Please welcome guest H.M. (Heather) Bouwman, author of A Crack in the Sea (forthcoming in 2016) and The Remarkable & Very True Story of Lucy & Snowcap (2008). Heather lives with her two kids in St. Paul, Minnesota, where she teaches at the University of St. Thomas and writes novels for middle-grade child readers. She is a martial artist, a homeschooling mom, a reader-aloud of books, and a baker of cakes. In her free time, she does not clean house or care for her lawn. Her neighbors love her: she makes them look good.
I’ve been intrigued for a long time with writers’ success stories, which generally include many years spent working in obscurity in a (usually metaphorical) dark garret, and dozens of rejections weathered before the writer is finally discovered and rises to fame and/or fortune.

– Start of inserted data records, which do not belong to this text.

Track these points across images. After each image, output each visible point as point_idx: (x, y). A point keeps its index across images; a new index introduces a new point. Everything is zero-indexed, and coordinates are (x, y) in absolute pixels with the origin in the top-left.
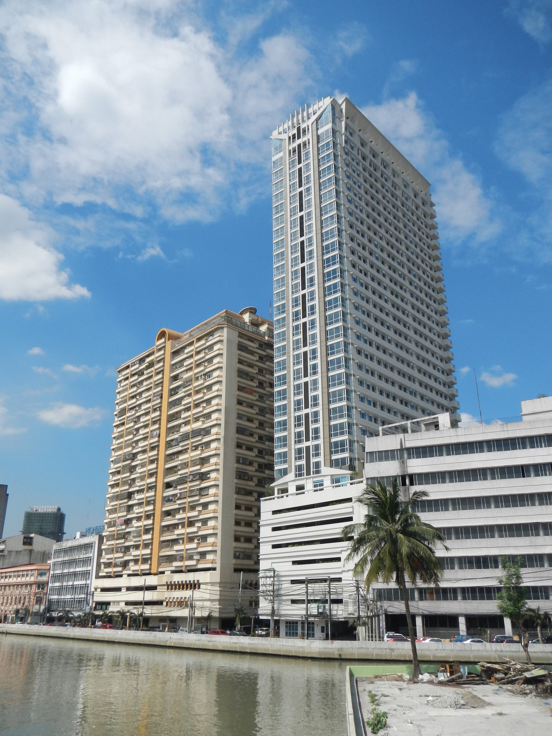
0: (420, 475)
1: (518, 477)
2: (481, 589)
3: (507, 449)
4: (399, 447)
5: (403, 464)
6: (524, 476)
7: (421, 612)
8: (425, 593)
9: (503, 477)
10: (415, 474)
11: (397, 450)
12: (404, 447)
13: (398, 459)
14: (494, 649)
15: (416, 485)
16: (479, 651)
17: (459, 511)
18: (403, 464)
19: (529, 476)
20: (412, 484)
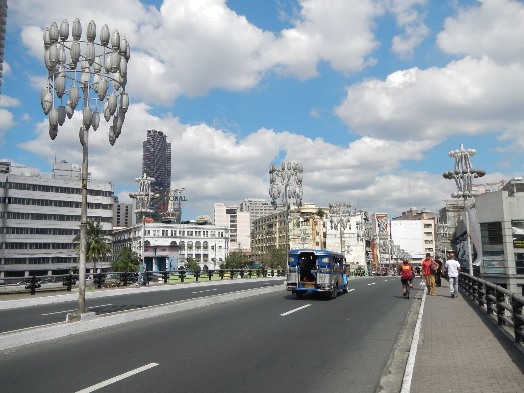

I’ve long found these stories troubling, and I wanted to parse out why.
Tale of Two Conferences
Like many writers, I am an introvert. But I’m also a nut for learning new things through lectures, workshops, and presentations. You can see, perhaps, how conferences might present special benefits and challenges.
I have twice attended the premiere national conference in my genre, an enormous five-day event in which people spill from thousand-seat keynotes into dozens of smaller workshops and lectures and, from there, trickle out into the lobby and hotel bars, after which they ooze into large group dinners and costume parties (yes) that last late into the night.
Most of my writer-colleagues love this conference; I have friends who trek to it every year, who plan vacations so as not to miss attending, who think of this conference as their yearly chance to meet up with hundreds of old friends—and to make new friends, to network and forge new alliances in the publishing world, to meet with editors and agents, to hear from amazing voices in the field, and to learn new marketing techniques.
I cannot even tell you how much I hate this conference. The last time I attended? 2011.
Fast-forward to September of 2014, when I received one of two WU scholarships to attend the UnConference in November. In a year when I was on sabbatical (thus, with lots of free time AND very little income), this news was especially exciting.